▶ **Given data**:
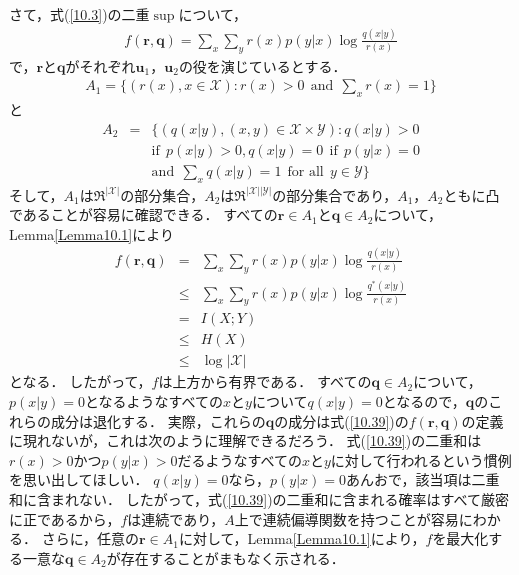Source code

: \documentclass{ltjsarticle}
\theoremstyle{definition}
\begin{document}
さて，式(\ref{10.3})の二重$\sup$について，
\begin{eqnarray}
  \label{10.39}
  f(\mathbf{r}, \mathbf{q}) = \sum_{x} \sum_{y} r(x) p(y|x) \log \frac{q(x|y)}{r(x)}
\end{eqnarray}
で，$\mathbf{r}$と$\mathbf{q}$がそれぞれ$\mathbf{u}_1$，$\mathbf{u}_2$の役を演じているとする．
\begin{eqnarray}
  \label{10.40}
  A_1 = \{ ( r(x), x \in \mathcal{X} ) : r(x) > 0 \ \ \mbox{and} \ \  \sum_{x} r(x) = 1 \}
\end{eqnarray}
と
\begin{eqnarray}
  \label{10.41}
  A_2 &=& \{ \left( q(x|y), (x,y) \in \mathcal{X} \times \mathcal{Y} \right) : q(x|y) > 0 \nonumber \\
  && \mbox{if} \ \  p(x|y) > 0, q(x|y) = 0 \ \ \mbox{if} \ \ p(y|x) = 0 \nonumber \\
  && \mbox{and} \ \ \sum_{x} q(x|y) = 1 \ \ \mbox{for all} \ \ y \in \mathcal{Y} \}
\end{eqnarray}
そして，$A_1$は$\mathfrak{R}^{| \mathcal{X} |}$の部分集合，$A_2$は$\mathfrak{R}^{|\mathcal{X}| |\mathcal{Y}|}$の部分集合であり，$A_1$，$A_2$ともに凸であることが容易に確認できる．
すべての$\mathbf{r} \in A_1$と$\mathbf{q} \in A_2$について，Lemma\ref{Lemma10.1}により
\begin{eqnarray}
  \label{10.42}
  f(\mathbf{r}, \mathbf{q}) &=& \sum_{x} \sum_{y} r(x) p(y|x) \log \frac{q(x|y)}{r(x)} \\
  \label{10.43}
  &\leq& \sum_{x} \sum_{y} r(x) p(y|x) \log \frac{q^*(x|y)}{r(x)} \\
  \label{10.44}
  &=& I(X;Y) \\
  \label{10.45}
  &\leq& H(X) \\
  \label{10.46}
  &\leq& \log | \mathcal{X} |
\end{eqnarray}
となる．
したがって，$f$は上方から有界である．
すべての$\mathbf{q} \in A_2$について，$p(x|y)=0$となるようなすべての$x$と$y$について$q(x|y)=0$となるので，$\mathbf{q}$のこれらの成分は退化する．
実際，これらの$\mathbf{q}$の成分は式(\ref{10.39})の$f(\mathbf{r}, \mathbf{q})$の定義に現れないが，これは次のように理解できるだろう．
式(\ref{10.39})の二重和は$r(x)>0$かつ$p(y|x)>0$だるようなすべての$x$と$y$に対して行われるという慣例を思い出してほしい．
$q(x|y)=0$なら，$p(y|x)=0$あんおで，該当項は二重和に含まれない．
したがって，式(\ref{10.39})の二重和に含まれる確率はすべて厳密に正であるから，$f$は連続であり，$A$上で連続偏導関数を持つことが容易にわかる．
さらに，任意の$\mathbf{r} \in A_1$に対して，Lemma\ref{Lemma10.1}により，$f$を最大化する一意な$\mathbf{q} \in A_2$が存在することがまもなく示される．
\end{document}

▶ **Exercise directions**: Restate the data above exactly, stripping out each image.

▶ **Answer to this task**:
Source code

: \documentclass{ltjsarticle}
\theoremstyle{definition}
\begin{document}
さて，式(\ref{10.3})の二重$\sup$について，
\begin{eqnarray}
  \label{10.39}
  f(\mathbf{r}, \mathbf{q}) = \sum_{x} \sum_{y} r(x) p(y|x) \log \frac{q(x|y)}{r(x)}
\end{eqnarray}
で，$\mathbf{r}$と$\mathbf{q}$がそれぞれ$\mathbf{u}_1$，$\mathbf{u}_2$の役を演じているとする．
\begin{eqnarray}
  \label{10.40}
  A_1 = \{ ( r(x), x \in \mathcal{X} ) : r(x) > 0 \ \ \mbox{and} \ \  \sum_{x} r(x) = 1 \}
\end{eqnarray}
と
\begin{eqnarray}
  \label{10.41}
  A_2 &=& \{ \left( q(x|y), (x,y) \in \mathcal{X} \times \mathcal{Y} \right) : q(x|y) > 0 \nonumber \\
  && \mbox{if} \ \  p(x|y) > 0, q(x|y) = 0 \ \ \mbox{if} \ \ p(y|x) = 0 \nonumber \\
  && \mbox{and} \ \ \sum_{x} q(x|y) = 1 \ \ \mbox{for all} \ \ y \in \mathcal{Y} \}
\end{eqnarray}
そして，$A_1$は$\mathfrak{R}^{| \mathcal{X} |}$の部分集合，$A_2$は$\mathfrak{R}^{|\mathcal{X}| |\mathcal{Y}|}$の部分集合であり，$A_1$，$A_2$ともに凸であることが容易に確認できる．
すべての$\mathbf{r} \in A_1$と$\mathbf{q} \in A_2$について，Lemma\ref{Lemma10.1}により
\begin{eqnarray}
  \label{10.42}
  f(\mathbf{r}, \mathbf{q}) &=& \sum_{x} \sum_{y} r(x) p(y|x) \log \frac{q(x|y)}{r(x)} \\
  \label{10.43}
  &\leq& \sum_{x} \sum_{y} r(x) p(y|x) \log \frac{q^*(x|y)}{r(x)} \\
  \label{10.44}
  &=& I(X;Y) \\
  \label{10.45}
  &\leq& H(X) \\
  \label{10.46}
  &\leq& \log | \mathcal{X} |
\end{eqnarray}
となる．
したがって，$f$は上方から有界である．
すべての$\mathbf{q} \in A_2$について，$p(x|y)=0$となるようなすべての$x$と$y$について$q(x|y)=0$となるので，$\mathbf{q}$のこれらの成分は退化する．
実際，これらの$\mathbf{q}$の成分は式(\ref{10.39})の$f(\mathbf{r}, \mathbf{q})$の定義に現れないが，これは次のように理解できるだろう．
式(\ref{10.39})の二重和は$r(x)>0$かつ$p(y|x)>0$だるようなすべての$x$と$y$に対して行われるという慣例を思い出してほしい．
$q(x|y)=0$なら，$p(y|x)=0$あんおで，該当項は二重和に含まれない．
したがって，式(\ref{10.39})の二重和に含まれる確率はすべて厳密に正であるから，$f$は連続であり，$A$上で連続偏導関数を持つことが容易にわかる．
さらに，任意の$\mathbf{r} \in A_1$に対して，Lemma\ref{Lemma10.1}により，$f$を最大化する一意な$\mathbf{q} \in A_2$が存在することがまもなく示される．
\end{document}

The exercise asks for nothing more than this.